Saturday, May 26, 2018


On my flight from Denver to Washington, DC, today, trees were a reliable indicator of the regional climates.  Across the semiarid High Plains, spotty groves of trees were observed along dry stream beds or surrounding farmhouses but were otherwise absent.  Farther east, the green ribbon of the Platte River snaked across southern Nebraska, demonstrating a steady supply of water for plains cottonwoods and other riparian trees and shrubs.

The riverine corridors thickened after we crossed the Missouri River (just south of Omaha) as the size and number of the streams increased, fed by abundant moisture from the Gulf of Mexico.  After flying over the Illinois River at Peoria, trees diminished once again across the Glaciated Plain of central Illinois; once a vast prairie, it is now productive farmland, studded with wind farms.  Clouds obscured the landscape over most of Indiana and Ohio and, when breaks in the overcast finally returned, a sea of trees stretched below us, indicating that we had reached the forests of the Appalachian Plateau.  In this geophysical province, trees must be cleared for homesteads and cropfields are primarily limited to the valley floors .

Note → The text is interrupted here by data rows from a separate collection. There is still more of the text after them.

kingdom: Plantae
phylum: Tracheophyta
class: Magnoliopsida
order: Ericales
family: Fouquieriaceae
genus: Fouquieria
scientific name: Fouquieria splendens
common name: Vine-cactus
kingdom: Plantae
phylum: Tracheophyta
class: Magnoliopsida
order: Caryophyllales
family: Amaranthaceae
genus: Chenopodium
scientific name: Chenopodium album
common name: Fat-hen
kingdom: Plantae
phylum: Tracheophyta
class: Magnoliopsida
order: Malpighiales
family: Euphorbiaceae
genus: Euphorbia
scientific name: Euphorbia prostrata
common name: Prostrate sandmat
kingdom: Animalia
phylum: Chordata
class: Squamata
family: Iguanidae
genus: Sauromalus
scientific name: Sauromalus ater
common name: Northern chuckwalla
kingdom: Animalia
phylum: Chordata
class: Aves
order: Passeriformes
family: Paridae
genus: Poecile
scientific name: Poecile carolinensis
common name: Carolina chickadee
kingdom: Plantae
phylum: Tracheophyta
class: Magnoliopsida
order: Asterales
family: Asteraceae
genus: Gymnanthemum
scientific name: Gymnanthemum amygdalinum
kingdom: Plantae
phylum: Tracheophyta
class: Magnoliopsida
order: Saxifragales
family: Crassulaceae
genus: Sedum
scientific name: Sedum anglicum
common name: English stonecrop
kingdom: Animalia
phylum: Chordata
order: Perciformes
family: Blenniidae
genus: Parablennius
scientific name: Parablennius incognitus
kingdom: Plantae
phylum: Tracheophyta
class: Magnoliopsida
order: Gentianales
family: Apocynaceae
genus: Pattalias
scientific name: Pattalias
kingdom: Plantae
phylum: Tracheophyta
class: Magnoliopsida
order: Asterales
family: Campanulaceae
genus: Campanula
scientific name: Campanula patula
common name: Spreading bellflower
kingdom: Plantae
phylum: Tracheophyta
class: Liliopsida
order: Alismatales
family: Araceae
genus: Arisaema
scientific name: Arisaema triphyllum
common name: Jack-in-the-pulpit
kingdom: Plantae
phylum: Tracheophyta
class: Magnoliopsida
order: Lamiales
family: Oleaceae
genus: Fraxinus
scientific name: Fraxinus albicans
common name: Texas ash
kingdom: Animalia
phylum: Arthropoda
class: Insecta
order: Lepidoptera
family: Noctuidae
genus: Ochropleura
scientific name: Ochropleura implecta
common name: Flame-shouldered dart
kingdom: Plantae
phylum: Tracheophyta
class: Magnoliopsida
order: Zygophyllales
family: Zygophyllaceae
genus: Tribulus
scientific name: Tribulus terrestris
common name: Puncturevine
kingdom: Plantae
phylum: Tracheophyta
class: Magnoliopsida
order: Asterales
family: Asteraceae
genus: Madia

Descending through low clouds to Dulles International Airport, we followed the Potomac River down from the Plateau and across the relatively flat landscape of the Piedmont.  The Washington Monument, well to our southeast, shimmered in sunlight as we glided above a mosaic of woods and wetlands, broken by small farms and the sprawling suburbs of Northern Virginia.  Trees do just fine in the relatively mild, humid climate of the Mid-Atlantic region.